Saturday, December 8, 2012

Nuclear Energy, the sculpture.

Nuclear Energy ~ a sculpture by Artist Henry Moore

On December 2, 1942 I was thirty-seven days short of my fifth birthday. A happy child one would presume, playing joyfully in the backyard of my California home. On that day as I played without a care or woe, a few thousand miles away on the University of Chicago campus Enrico Fermi created the first nuclear chain reaction, in the world’s first atomic reactor, and generated the world’s first high-level radioactive reactor waste – the clock showed it was 3:25 PM local time, early afternoon in California.

Events moved swiftly since that day in 1942. Less than three years later the atomic bomb test “Trinity” would occur in New Mexico followed shortly by the United States bombings of Hiroshima and Nagasaki in Japan. And still I played at my childish games, perhaps mothering my baby doll as I dressed and fed her and took her for rides in her little baby carriage.

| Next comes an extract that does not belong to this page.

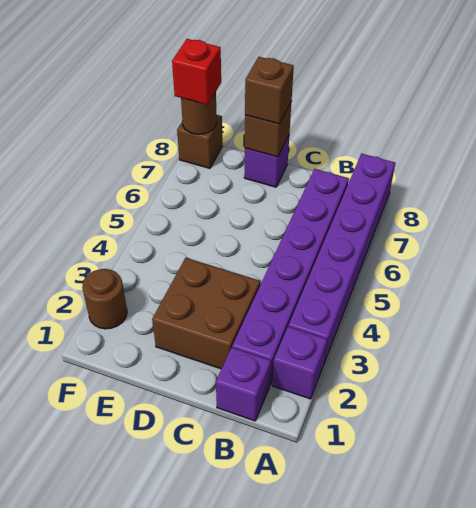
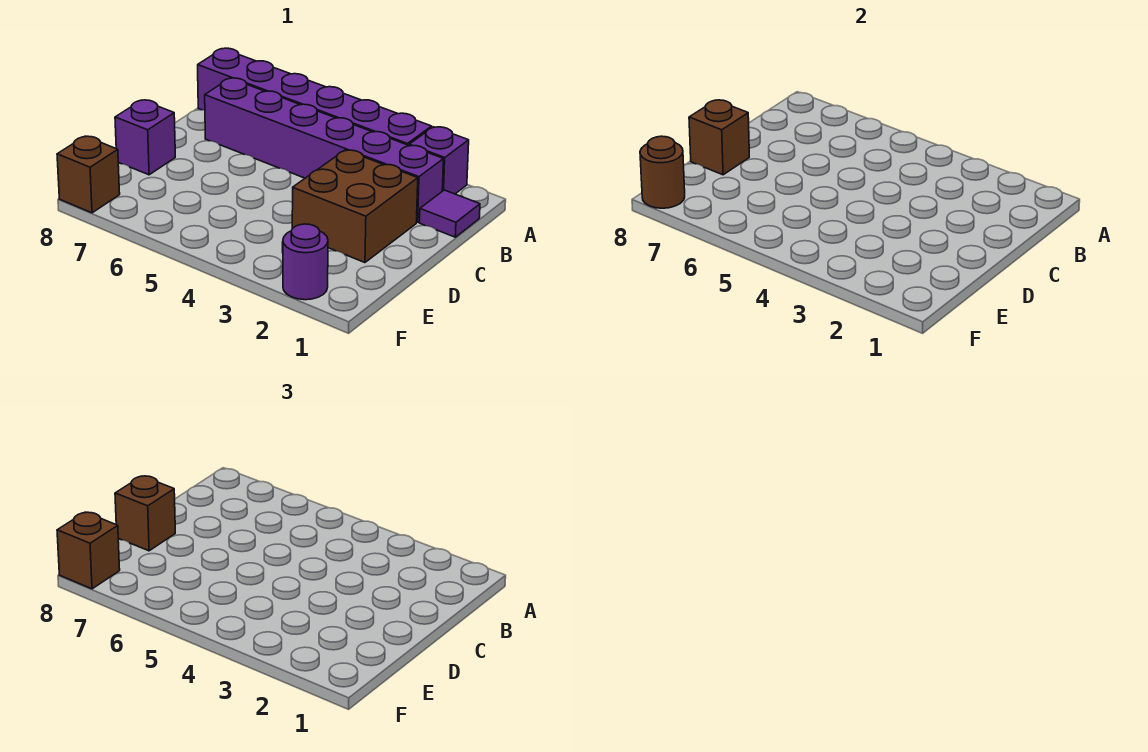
purple brick B1 level 1 -> purple tile B1 level 1
brown round brick F2 level 1 -> purple round brick F2 level 1
red brick F8 level 3 -> brown brick F8 level 3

But I was the lucky child, I wasn’t aware of these events really and I wasn’t a child playing in a backyard in a home located in Hiroshima or Nagasaki. I was lucky also because I live five years of my life in an environment not inhabited with nuclear waste.

Now seventy years later in Chicago, 200 participants mark the tragic observance of “A Mountain of Radioactive Waste 70 Years High” during a two-day event. And I, seventy years later, live only a few hundred miles from Chicago and I no longer play in my backyard without care or woe. Now I spend a portion of each of my days trying to learn more about this ‘pile’ of nuclear waste, this pile that is 70 years high.; to learn more and to pass on to others that they may learn as well.

Together if we are successful we will leave a future of clean backyards for generations yet to come, backyards where children can play their childish games safe and secure.

About the sculpture:

"Nuclear Energy", a 12-foot tall bronze sculpture by the British abstract artist Henry Moore (1898-1986), was unveiled at 3:36 p.m. on December 2, 1967, precisely a quarter-century after scientists at the University of Chicago achieved the first controlled self-sustaining nuclear chain reaction, thereby initiating the atomic age. The sculpture stands on the site of the University's old Stagg Field, where the experiment took place under the leadership of Enrico Fermi.

To some, it suggests the shape of the human skull or the atomic mushroom cloud. Henry Moore told a friend, however, that he hoped those viewing it would "go around it, looking out through the open spaces, and that they may have a feeling of being in a cathedral."